In a video for the University of Arizona Wonder campaign, student Patrick Robles says, “Wonder makes me want to improve the world. It’s not the way it should be at this moment, but I believe it’s up to us to engage and be a part of the process. I’m Patrick Robles and Wonder makes me speak.”
Robles’ passion for politics and community activism was lit when he was in the 6th grade and participated in a program called “We the People.” In high school, he was student body president, joined protests to increase teacher pay, and registered students to vote.
“Embarking on a quest to study public management and policy means being able to take this advocacy that began in high school to a whole other level,” Robles said. “This means I'll be able to understand the bureaucratic processes that take place in government. This means I'll be able to have a better handle as to how American history impacts this very moment we find ourselves in.”
Robles is a first-generation college student but says he comes from generations of Arizona Wildcat fans.
“The first day that I stepped on campus as a freshman, I felt this overwhelming sense of emotion,” Robles said. “Nervousness was a huge part of that and just this great amount of pride, like ‘Wow, I'm here. I'm taking these college courses and I'm going to do the best that I can to succeed.’"
Robles said he felt a little unprepared for what to expect in his classes at first.
“I am grateful for the outreach efforts of different organizations on campus like the Thrive Center, which actively works to engage first-gen students,” Robles said. “And my fellow Wildcats help me out and have my back.”
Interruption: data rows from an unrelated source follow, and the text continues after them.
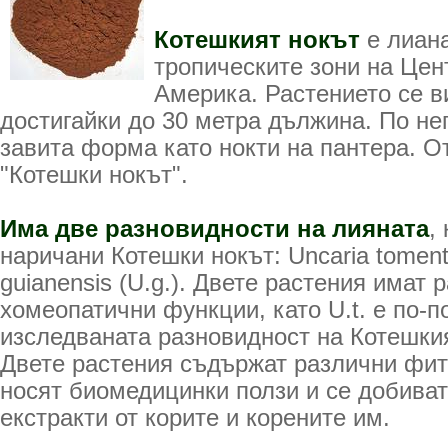
Котешкият нокът
е лиана
тропическите зони на Це
Америка. Растението се в
достигайки до 30 метра дължина. По не
завита форма като нокти на пантера. О
"Котешки нокът".
Има две разновидности на лияната
,
наричани Котешки нокът: Uncaria tomento
guianensis (U.g.). Двете растения имат 
хомеопатични функции, като U.t. е по-
изследваната разновидност на Котешкия
Двете растения съдържат различни фит
носят биомедицинки ползи и се добиват
екстракти от корите и корените им.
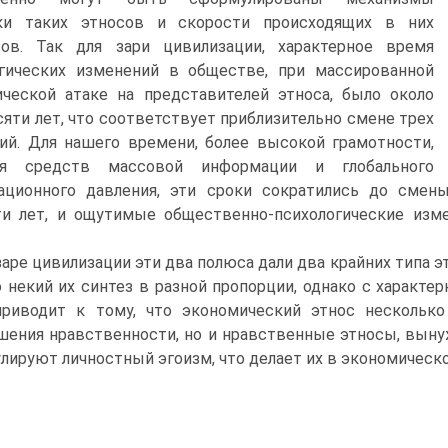
ки таких этносов и скорости происходящих в них
сов. Так для зари цивилизации, характерное время
огических изменений в обществе, при массированной
ческой атаке на представителей этноса, было около
яти лет, что соответствует приблизительно смене трех
ий. Для нашего времени, более высокой грамотности,
ия средств массовой информации и глобального
ционного давления, эти сроки сократились до смены 
ти лет, и ощутимые общественно-психологические изм
заре цивилизации эти два полюса дали два крайних типа 
 некий их синтез в разной пропорции, однако с характер
риводит к тому, что экономический этнос несколько
ения нравственности, но и нравственные этносы, вын
лируют личностный эгоизм, что делает их в экономическ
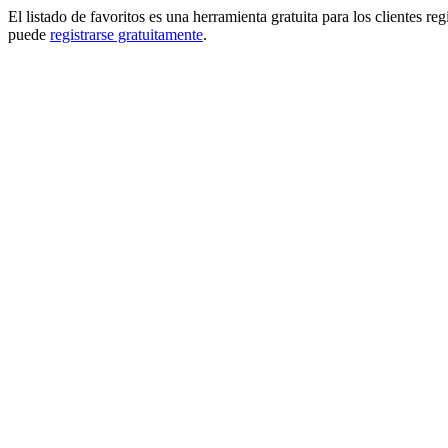
El listado de favoritos es una herramienta gratuita para los clientes re
puede
registrarse gratuitamente
.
In addition to his studies, Robles has a job and has continued his community activism unabated. He’s the outreach coordinator for the Pima County Attorney’s Office. On campus, he’s involved in Young Democrats and recently helped elect a first-generation college student to the student-body senate. Robles recently won a Fast Pitch competition offered by Social Venture Partners, raising $17,500 for the Sunnyside Unified School District, from which he is a proud graduate. At 19, he is the youngest board member of the Sunnyside USD Foundation.
Robles also has his own podcast called Robles Speaks. “The whole goal of the podcast is to engage young people in the conversation around politics, so most of the guests I have are around my age,” Robles said. “We need more young people at the decision-making table.”
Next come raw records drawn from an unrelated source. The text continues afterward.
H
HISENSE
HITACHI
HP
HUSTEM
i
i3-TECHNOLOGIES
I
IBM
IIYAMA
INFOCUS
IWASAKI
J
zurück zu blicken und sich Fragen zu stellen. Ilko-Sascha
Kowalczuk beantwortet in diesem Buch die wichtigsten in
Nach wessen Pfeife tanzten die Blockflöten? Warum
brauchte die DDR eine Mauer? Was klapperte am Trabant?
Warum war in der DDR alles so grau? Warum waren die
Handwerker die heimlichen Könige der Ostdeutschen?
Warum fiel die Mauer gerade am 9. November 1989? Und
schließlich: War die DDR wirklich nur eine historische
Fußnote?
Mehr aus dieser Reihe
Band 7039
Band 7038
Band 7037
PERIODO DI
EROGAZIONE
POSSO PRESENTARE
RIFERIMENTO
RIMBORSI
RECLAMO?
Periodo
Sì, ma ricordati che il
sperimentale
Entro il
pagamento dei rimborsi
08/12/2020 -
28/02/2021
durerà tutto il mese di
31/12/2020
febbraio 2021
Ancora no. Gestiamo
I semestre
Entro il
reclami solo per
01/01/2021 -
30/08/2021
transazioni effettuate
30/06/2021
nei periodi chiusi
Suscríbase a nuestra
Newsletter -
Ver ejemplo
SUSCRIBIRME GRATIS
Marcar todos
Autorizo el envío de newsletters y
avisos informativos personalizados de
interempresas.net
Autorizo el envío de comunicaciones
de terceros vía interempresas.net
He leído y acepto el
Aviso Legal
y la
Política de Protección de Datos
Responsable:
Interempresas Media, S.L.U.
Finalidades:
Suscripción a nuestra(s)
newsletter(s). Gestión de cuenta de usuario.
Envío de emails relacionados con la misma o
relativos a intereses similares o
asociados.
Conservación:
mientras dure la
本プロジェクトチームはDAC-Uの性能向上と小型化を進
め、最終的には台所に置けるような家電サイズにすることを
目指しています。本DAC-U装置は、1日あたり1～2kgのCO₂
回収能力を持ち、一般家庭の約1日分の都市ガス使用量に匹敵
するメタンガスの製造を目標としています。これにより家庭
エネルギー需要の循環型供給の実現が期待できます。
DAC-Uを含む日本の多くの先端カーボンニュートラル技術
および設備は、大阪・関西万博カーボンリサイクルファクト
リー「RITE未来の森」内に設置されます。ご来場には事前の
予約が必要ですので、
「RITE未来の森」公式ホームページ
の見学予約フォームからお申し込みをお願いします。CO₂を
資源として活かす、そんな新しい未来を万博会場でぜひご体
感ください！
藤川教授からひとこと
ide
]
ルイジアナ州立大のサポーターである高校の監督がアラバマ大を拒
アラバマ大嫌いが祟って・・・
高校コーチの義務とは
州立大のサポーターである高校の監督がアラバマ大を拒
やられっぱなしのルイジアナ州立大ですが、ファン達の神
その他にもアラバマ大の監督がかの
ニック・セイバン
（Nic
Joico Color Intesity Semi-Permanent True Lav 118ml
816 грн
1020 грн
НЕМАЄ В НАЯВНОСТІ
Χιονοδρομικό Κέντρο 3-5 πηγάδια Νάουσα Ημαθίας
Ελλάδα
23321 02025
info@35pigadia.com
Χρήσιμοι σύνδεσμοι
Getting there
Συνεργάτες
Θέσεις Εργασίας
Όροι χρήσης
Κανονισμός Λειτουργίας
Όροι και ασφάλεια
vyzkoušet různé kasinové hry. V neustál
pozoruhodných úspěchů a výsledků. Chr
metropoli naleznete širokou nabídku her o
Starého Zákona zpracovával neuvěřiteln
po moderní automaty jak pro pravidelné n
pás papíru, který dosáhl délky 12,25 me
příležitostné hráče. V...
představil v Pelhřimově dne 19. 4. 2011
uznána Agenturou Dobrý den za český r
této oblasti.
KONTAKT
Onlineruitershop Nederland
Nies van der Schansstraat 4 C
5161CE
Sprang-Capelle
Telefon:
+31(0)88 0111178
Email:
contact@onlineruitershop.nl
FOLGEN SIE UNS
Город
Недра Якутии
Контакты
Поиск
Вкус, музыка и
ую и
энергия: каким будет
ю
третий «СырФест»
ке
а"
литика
Robles loves to motivate other young people to get involved in rallies and campaigning, to speak out.
“Last year, in my old school district, we were campaigning for educational propositions,” Robles said. “Every single Saturday morning, I was driving around the neighborhoods, picking people up. We're getting up, campaigning until about noon and just knocking on doors because we believed in this cause.”
Robles adds, “I want young people to have these experiences, and it may motivate them in the future to partake in these political processes. I tell my fellow Wildcats how to get involved and guide them in that process if they do show serious interest.”
Robles is counting on his education and experiences at the University of Arizona to help him navigate his future: “I want to figure out the appropriate path to take so that I can be in these halls of power, positively influencing change in this community and in this country as a whole."
“Wonder will take me to the opportunities that are on the horizon,” Robles said. “And Wonder will make me persevere.”